Non smetteremo mai di sorprenderci per la caratteristica più sbalorditiva del calcio: l’unione. Lo sport in generale e in Italia soprattutto il calcio, fa da trait d’union tra strati sociali che nella vita di tutti i giorni restano altrimenti sovrapposti tra loro non si incontrano mai anzi spesso tendono a calpestarsi.
Nessuna lotta di classe, nessun “piede in testa”: il calcio è un anello d’oro che unisce toghe e canne da pesca, stetoscopio e computer, e mai divide. Dentro ci trovi il professionista e il pescatore, il medico e l’impiegato. Specialmente a Catania. Dispiace non poco non poter assistere al primo turno dei play-off: Catania-Foggia senza pubblico è un calcio all’unione, è “mettere i piedi in testa” al sacrosanto diritto di sgolarsi per i colori che ami ma è un dovere cittadino cui ognuno di noi è tenuto ad attenersi.
Catania-Foggia è tutto questo: sono due piazze con tradizione, storia calcistica, blasone e colore. E’ un trionfo d’arte e campanilismo, è la barocca Piazza Duomo di Catania che sfida l’ottocentesca Piazza Cavour di Foggia, Beppe Signori contro Beppe Mascara, ricordi indelebili dei campioni che furono da aggiornare a suon di gol e qualificazione.

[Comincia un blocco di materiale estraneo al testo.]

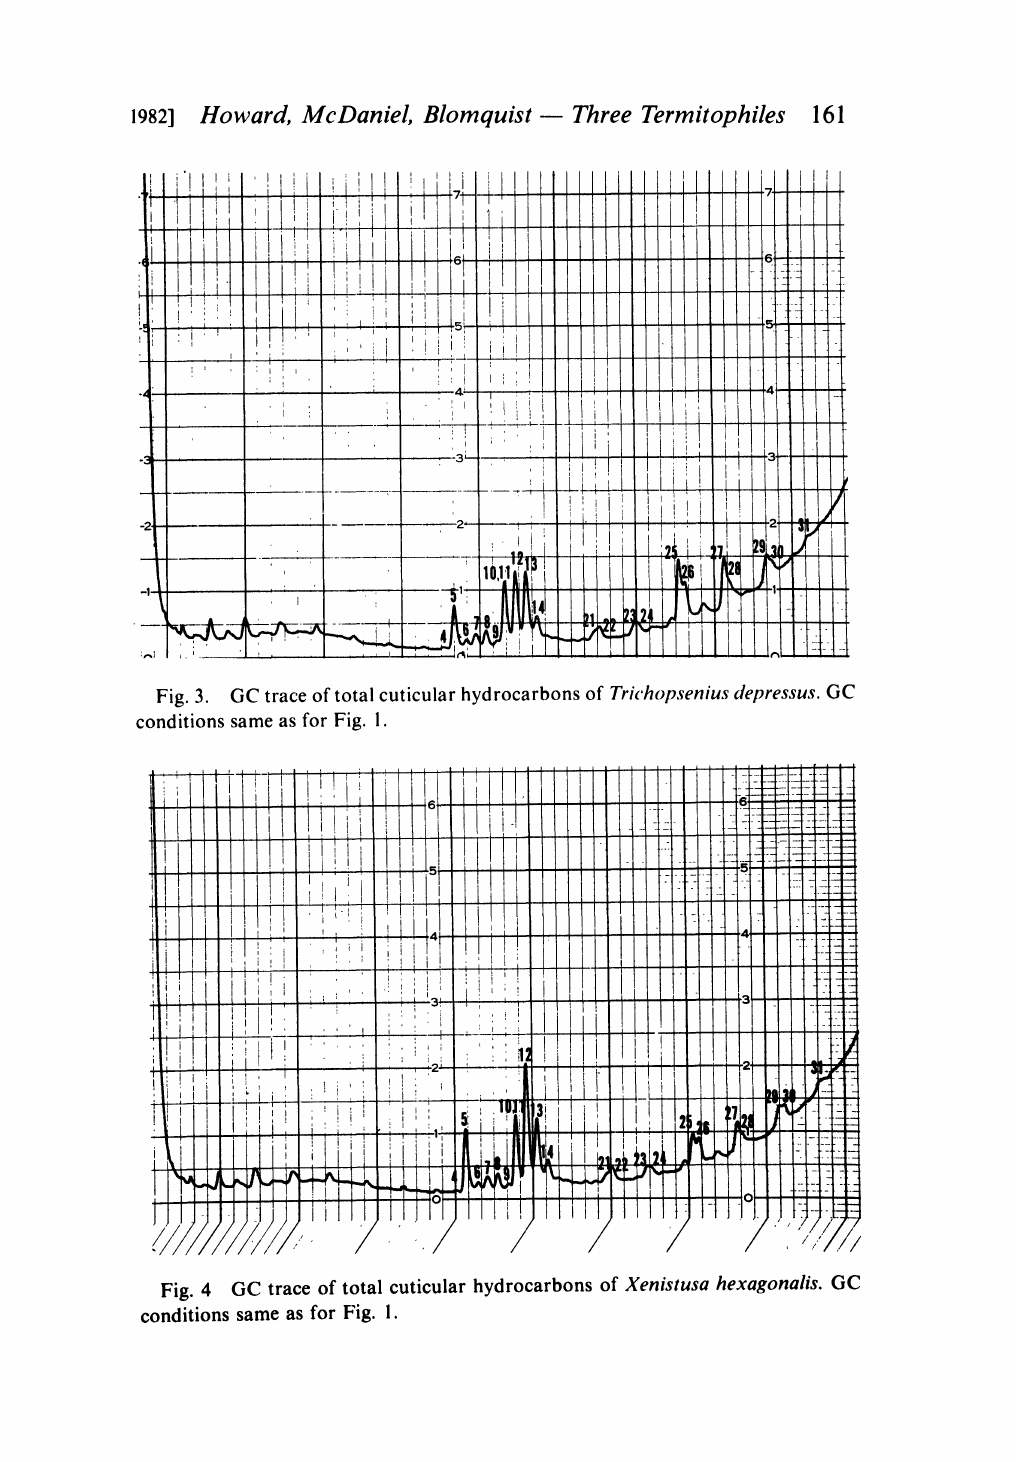
Fig. 4 GC trace of total cuticular hydrocarbons of Xenistusa hexagonalis. GC conditions same as for Fig.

Stadio semivuoto, cuori pieni. Al grido sursum corda si leveranno in alto quelli rossazzurri, intervallati da altri rossoneri ma senza che si calpestino, senza “piedi in testa” o lotte di classe e di campanile. Pescatori, dottori, avvocati, impiegati. E’ il calcio, e Catania e Foggia sono ancora in corsa per le rispettive storie e città e per i rispettivi tifosi d’ogni ordine e grado, d’ogni sorta e d’ogni provenienza.